REQUIRED TASK 1 |
Reproduce the part of the article on the EU-Africa summit starting with "Portugal is prepared" and going on through "December 8 and 9.".
REQUIRED TASK 2 |
Carry on the article on the EU-Africa summit from its last sentence.

PASSAGE GIVEN |
## START

Portugal is prepared to invite President Robert Mugabe of Zimbabwe to a summit of European and African leaders in Lisbon this year despite an European Union (EU) travel ban and sanctions against the 83-year-old dictator and figures in his regime.
Senior officials in Portugal, which took over the six-month presidency of the EU on Sunday, said they were not keen to welcome Mugabe to the December summit, but would do so if that was the price of salvaging a meeting they see as their policy priority while in charge of the EU.
”This is a summit for all African countries at the highest level, heads of government or heads of state. All African countries must be invited,” said a senior Portuguese official.
Another senior official said the government could try to defuse the issue by having the African Union, rather than Portugal or the EU, invite Mugabe to Europe for the meeting on December 8 and 9.
Britain, the leading voice in the EU supporting five years of sanctions against Mugabe, and a travel ban on his entourage, is fiercely opposed to having Mugabe at a European summit.
Officials in Brussels say most EU members, including the Portuguese, do not want Mugabe in Lisbon, but that the African Union of 53 countries, chaired by Ghana, is demanding that Zimbabwe be treated the same as everyone else.
The last EU-Africa summit took place in 2000. Plans for a similar meeting in 2003 collapsed because of the Mugabe dispute. The Portuguese are determined their planned summit will not fail. ”We defined a summit with Africa as a priority for our [EU] presidency. We want to leave our mark on European foreign policy,” said José Sócrates, the Portuguese Prime Minister.

## END

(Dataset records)
## START

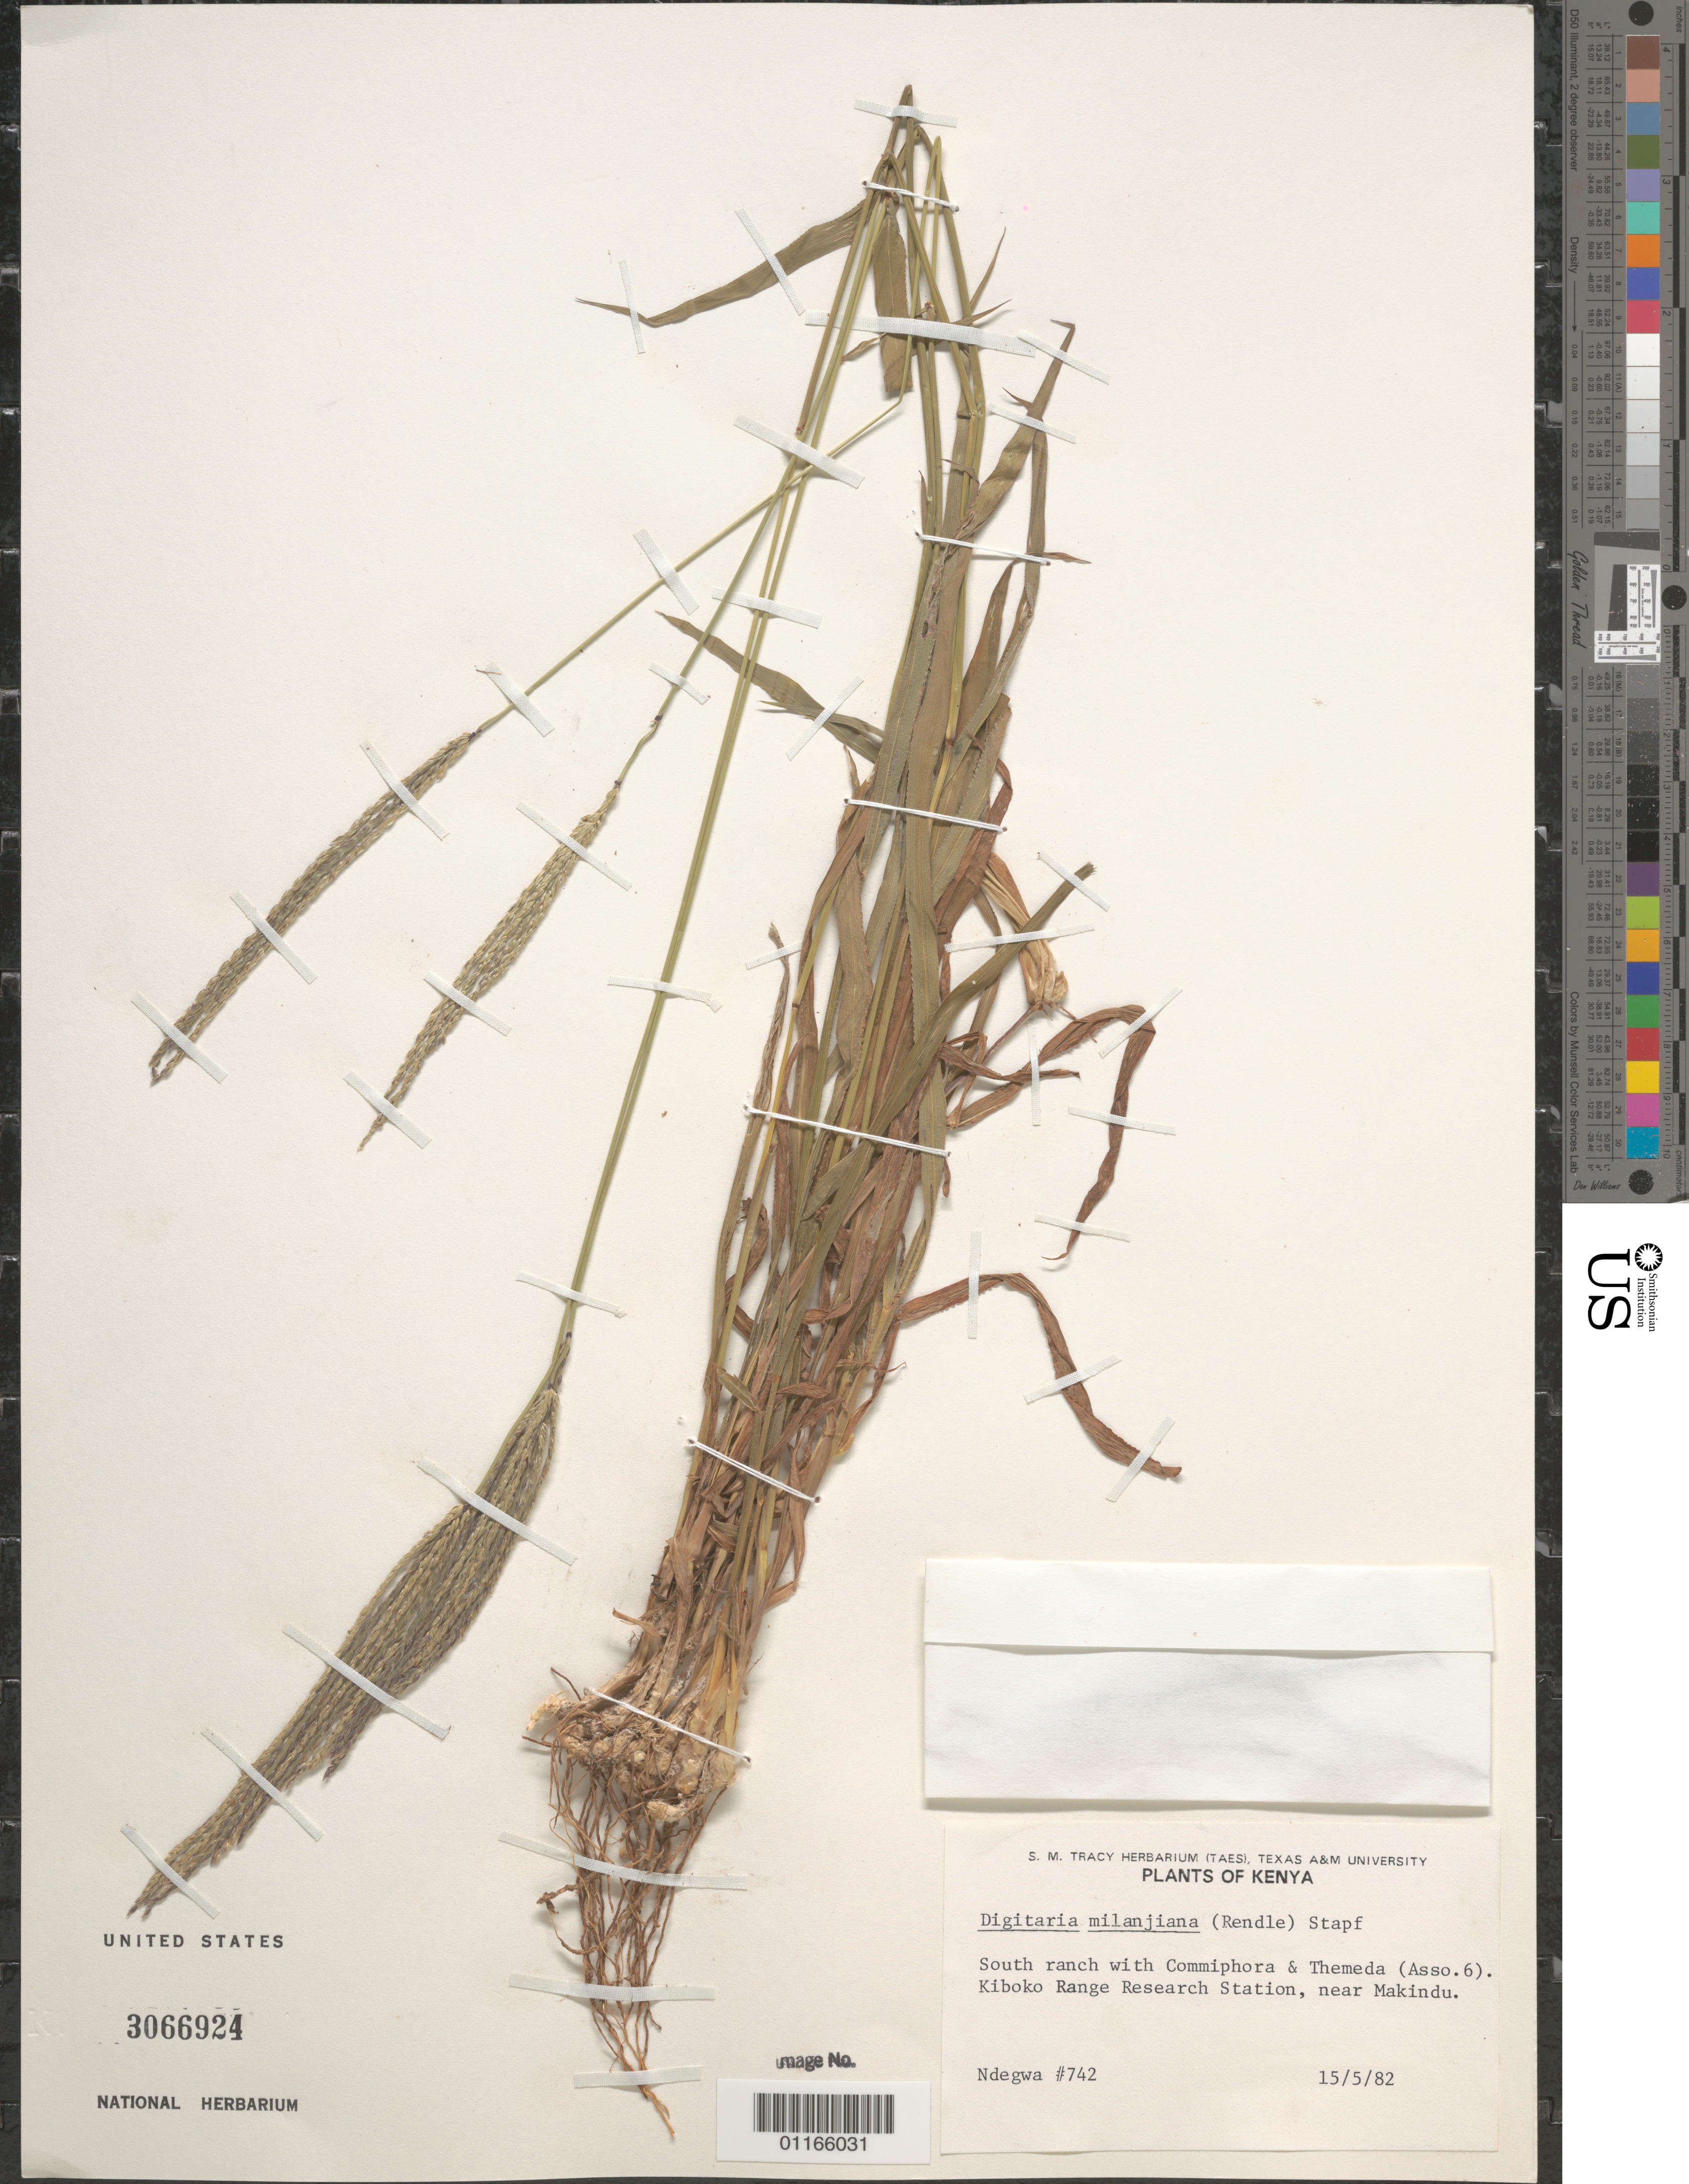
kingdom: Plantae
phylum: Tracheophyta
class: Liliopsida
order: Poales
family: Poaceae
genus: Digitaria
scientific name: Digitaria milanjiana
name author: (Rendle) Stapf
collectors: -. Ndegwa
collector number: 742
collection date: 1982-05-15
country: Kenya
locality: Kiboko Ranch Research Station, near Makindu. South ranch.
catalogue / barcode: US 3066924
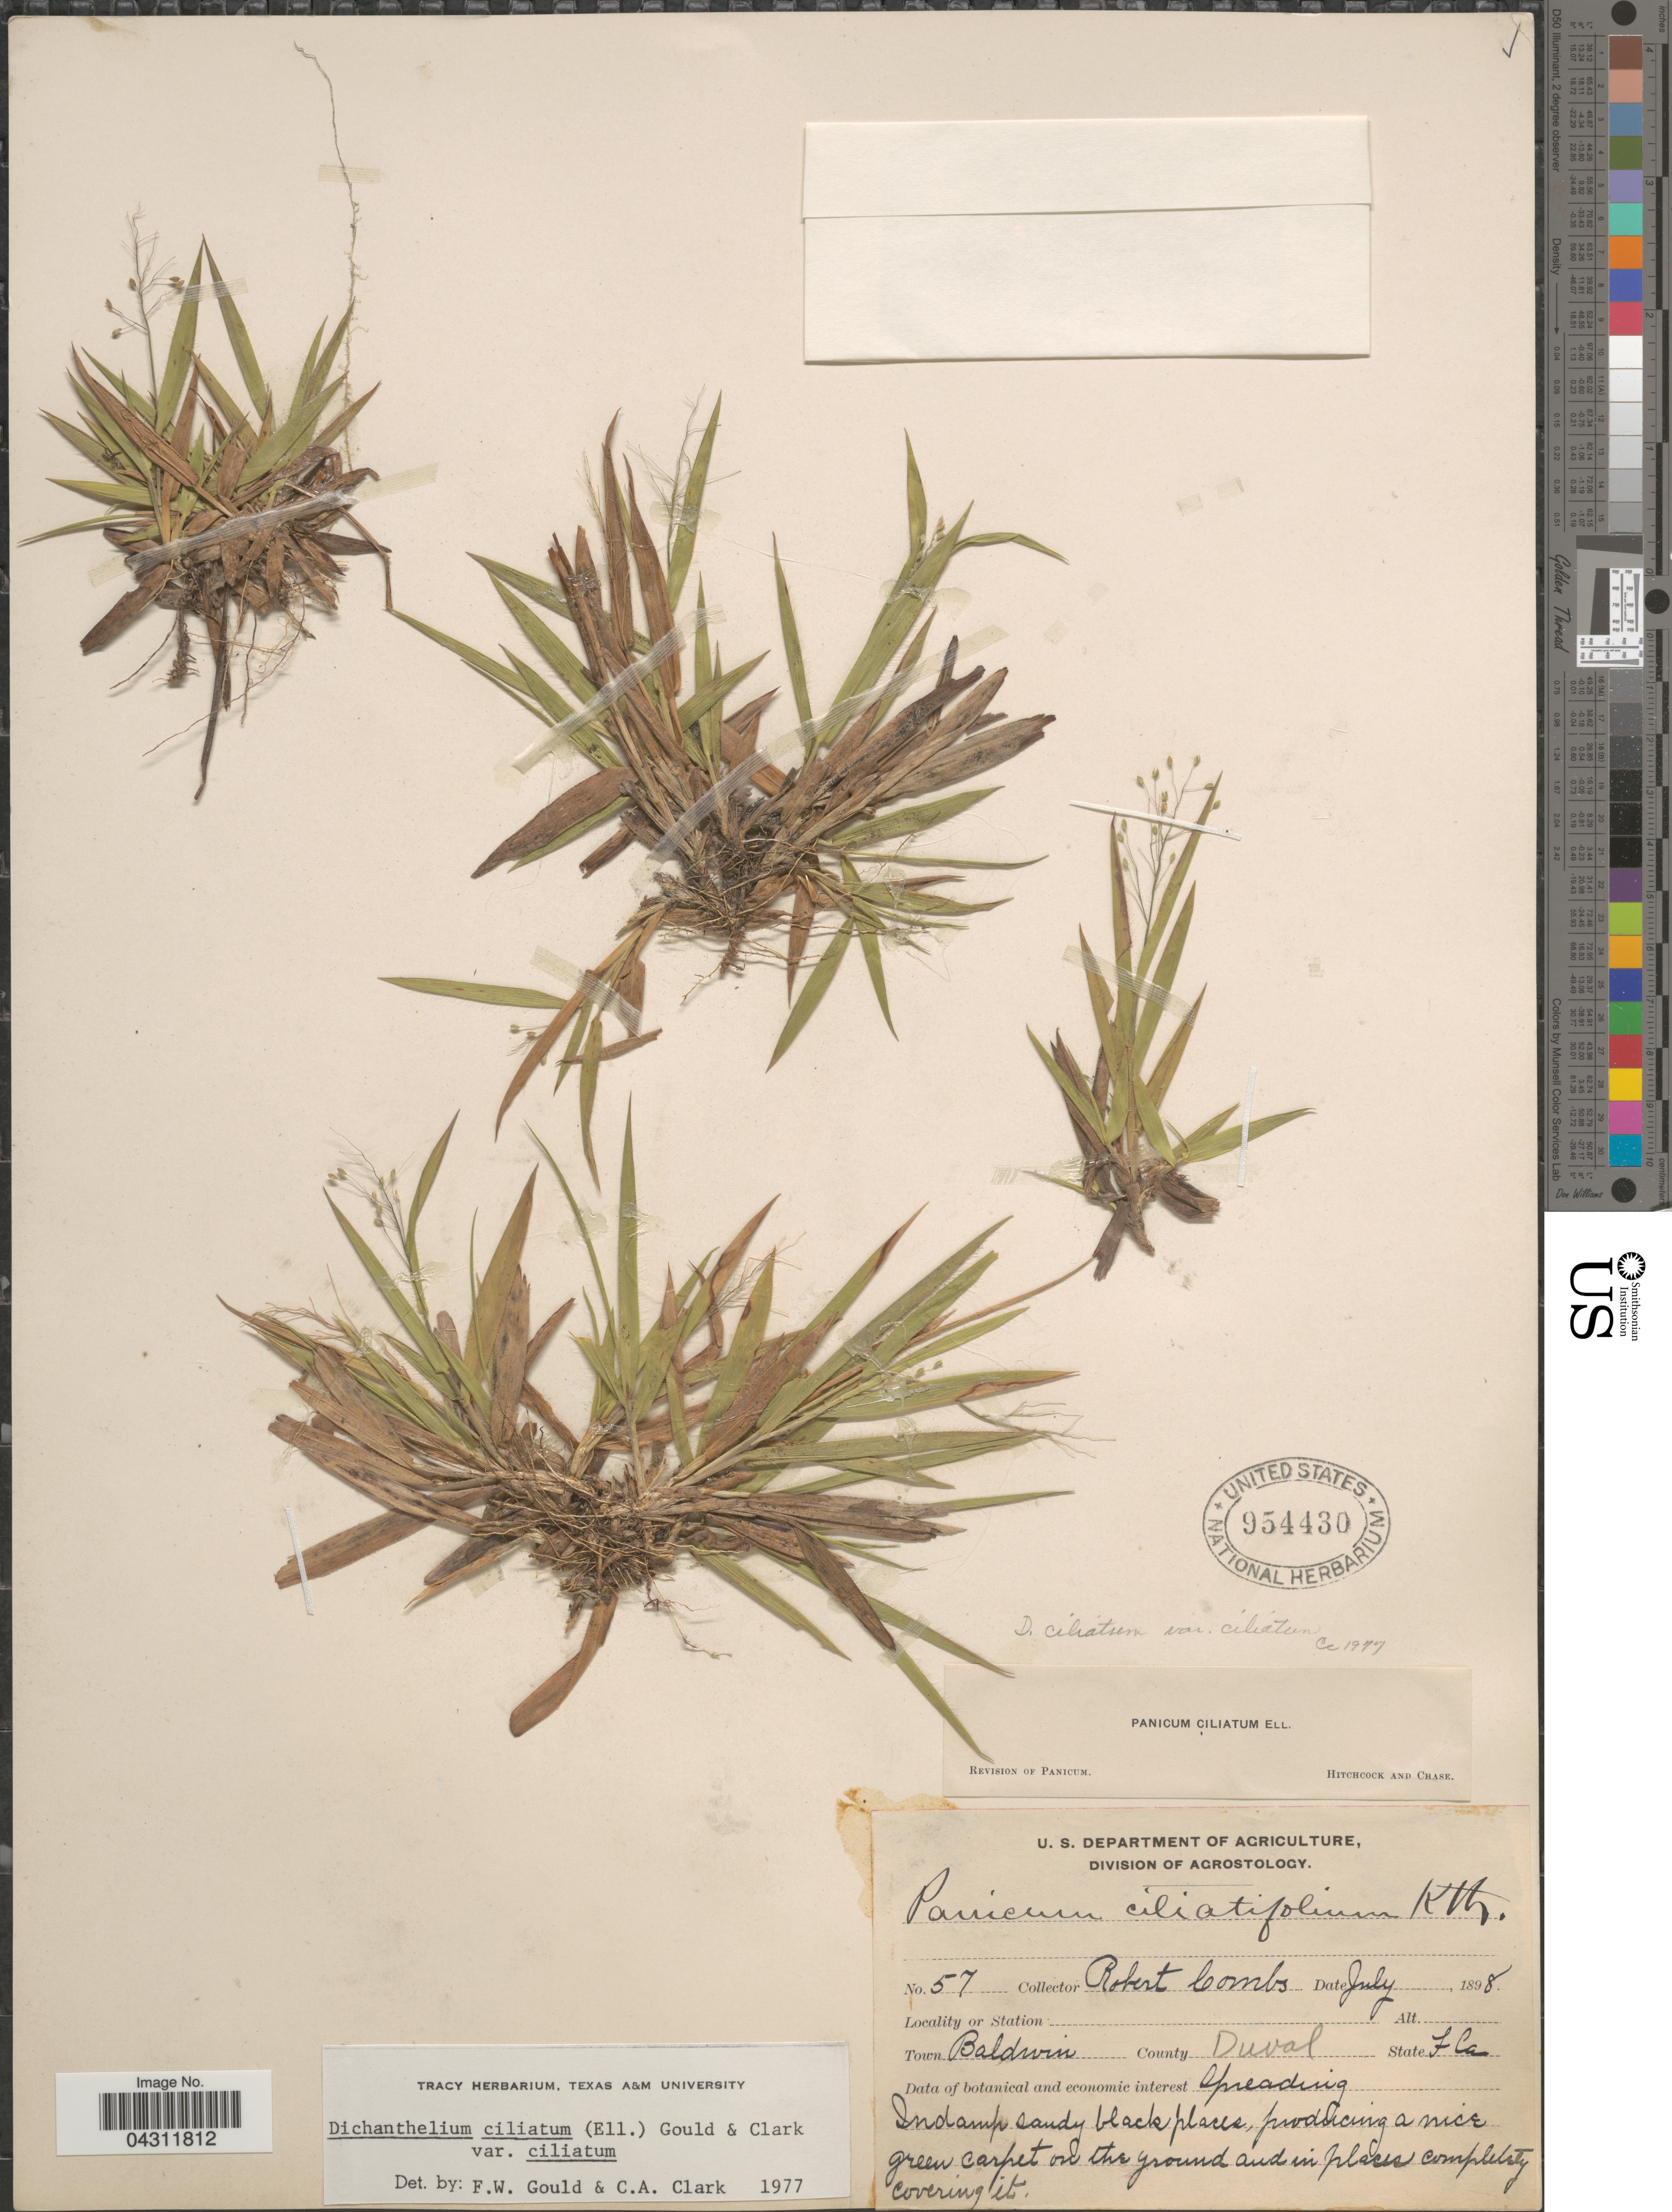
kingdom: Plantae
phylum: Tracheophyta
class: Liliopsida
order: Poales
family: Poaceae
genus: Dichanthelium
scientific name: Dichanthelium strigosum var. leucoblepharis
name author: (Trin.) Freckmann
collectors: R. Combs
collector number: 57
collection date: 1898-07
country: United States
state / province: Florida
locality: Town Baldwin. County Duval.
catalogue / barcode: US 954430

## END

EXERCISE RESPONSE 1 |
Portugal is prepared to invite President Robert Mugabe of Zimbabwe to a summit of European and African leaders in Lisbon this year despite an European Union (EU) travel ban and sanctions against the 83-year-old dictator and figures in his regime.
Senior officials in Portugal, which took over the six-month presidency of the EU on Sunday, said they were not keen to welcome Mugabe to the December summit, but would do so if that was the price of salvaging a meeting they see as their policy priority while in charge of the EU.
”This is a summit for all African countries at the highest level, heads of government or heads of state. All African countries must be invited,” said a senior Portuguese official.
Another senior official said the government could try to defuse the issue by having the African Union, rather than Portugal or the EU, invite Mugabe to Europe for the meeting on December 8 and 9.

EXERCISE RESPONSE 2 |
Sócrates has strong support from the German Chancellor, Angela Merkel, who recently accused Mugabe of ”unspeakable acts” but said the summit should go ahead whether or not the Zimbabwean leader attends.
Government officials in Lisbon said they have not yet invited Mugabe. ”There are other creative options,” said a third senior official, amid intensifying diplomacy.
Since he stood down as prime minister, Tony Blair has intervened with the South African President, Thabo Mbeki, on the issue, European officials said. Mbeki is trying to mediate a settlement of the Zimbabwe crisis.
On Monday night, said the officials, Sócrates and José Manuel Barroso, the Portuguese head of the European commission, are expected to fly to Ghana to talk to leaders at an African Union summit which opened on Sunday in Accra. Mugabe is attending that summit.
Preparations for the Lisbon gathering of more than 80 African and European leaders are advanced, indicating that Portugal has accepted the AU’s terms for treating Zimbabwe and Mugabe like everyone else.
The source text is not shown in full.